● **Task to complete**: Look below for the line that has "1005 Columbia Rd, Boston, MA 02127"; output exactly from it through the line that has "n is the major sub-category for", and leave the pictures out.

● **Records supplied**:
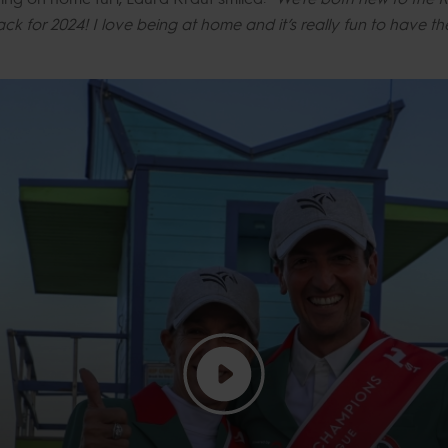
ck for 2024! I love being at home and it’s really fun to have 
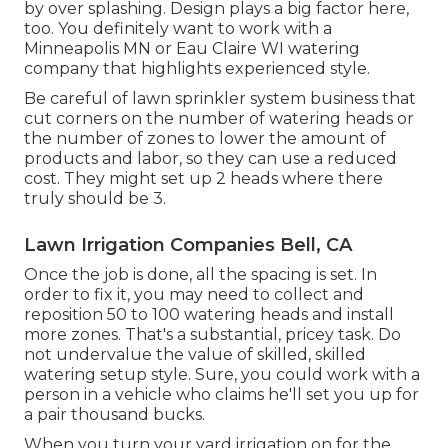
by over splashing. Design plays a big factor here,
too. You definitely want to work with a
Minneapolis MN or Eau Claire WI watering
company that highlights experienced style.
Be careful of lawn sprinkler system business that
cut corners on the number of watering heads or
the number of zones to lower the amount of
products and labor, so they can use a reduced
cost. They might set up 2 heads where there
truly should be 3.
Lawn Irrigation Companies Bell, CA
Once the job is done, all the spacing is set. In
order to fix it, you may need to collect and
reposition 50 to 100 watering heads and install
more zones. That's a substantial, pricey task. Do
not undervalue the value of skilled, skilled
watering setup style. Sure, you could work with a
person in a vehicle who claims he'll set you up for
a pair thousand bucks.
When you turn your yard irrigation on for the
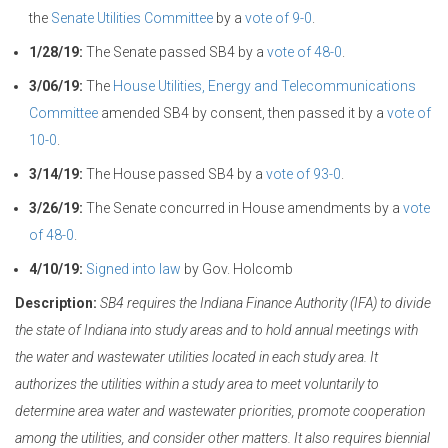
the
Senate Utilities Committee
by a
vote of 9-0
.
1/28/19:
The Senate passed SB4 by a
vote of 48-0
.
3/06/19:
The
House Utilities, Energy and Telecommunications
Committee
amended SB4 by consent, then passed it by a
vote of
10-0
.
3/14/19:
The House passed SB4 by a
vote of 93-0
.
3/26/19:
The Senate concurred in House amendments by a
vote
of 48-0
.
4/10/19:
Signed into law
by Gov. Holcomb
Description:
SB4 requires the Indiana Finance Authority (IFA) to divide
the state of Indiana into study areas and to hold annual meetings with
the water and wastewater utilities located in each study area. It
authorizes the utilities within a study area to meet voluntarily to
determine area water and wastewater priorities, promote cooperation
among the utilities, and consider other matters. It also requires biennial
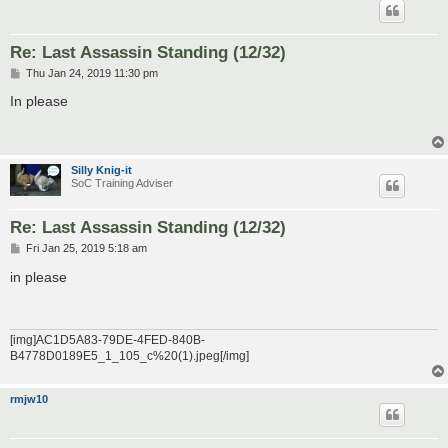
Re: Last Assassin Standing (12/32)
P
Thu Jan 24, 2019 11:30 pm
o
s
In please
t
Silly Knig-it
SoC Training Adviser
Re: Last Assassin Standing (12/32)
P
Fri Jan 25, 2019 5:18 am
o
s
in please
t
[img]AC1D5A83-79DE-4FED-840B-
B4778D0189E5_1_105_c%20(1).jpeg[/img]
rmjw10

* * *

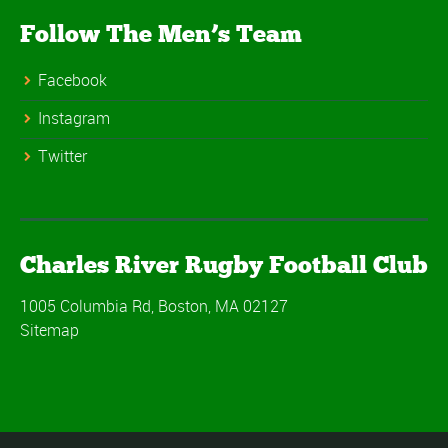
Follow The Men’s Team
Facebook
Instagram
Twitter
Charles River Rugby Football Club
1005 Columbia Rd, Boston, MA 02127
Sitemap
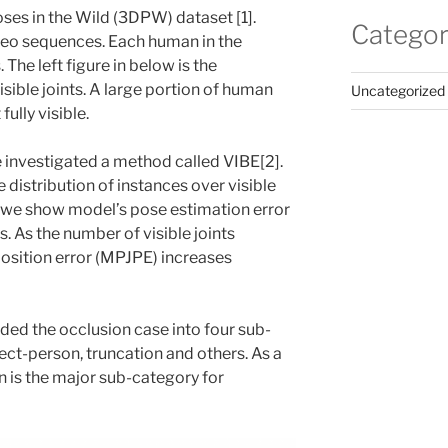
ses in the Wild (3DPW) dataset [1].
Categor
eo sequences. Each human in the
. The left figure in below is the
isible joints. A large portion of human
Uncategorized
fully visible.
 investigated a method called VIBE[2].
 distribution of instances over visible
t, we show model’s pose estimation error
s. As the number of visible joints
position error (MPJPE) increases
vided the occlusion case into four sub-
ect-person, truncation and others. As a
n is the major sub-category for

* * *

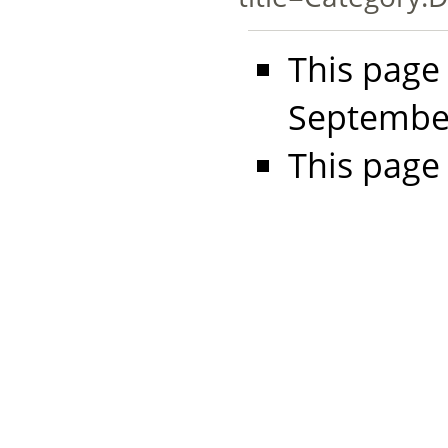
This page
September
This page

● **Answer section**:
1005 Columbia Rd, Boston, MA 02127
Sitemap
ses in the Wild (3DPW) dataset [1].
Categor
eo sequences. Each human in the
. The left figure in below is the
isible joints. A large portion of human
Uncategorized
fully visible.
 investigated a method called VIBE[2].
 distribution of instances over visible
t, we show model’s pose estimation error
s. As the number of visible joints
position error (MPJPE) increases
vided the occlusion case into four sub-
ect-person, truncation and others. As a
n is the major sub-category for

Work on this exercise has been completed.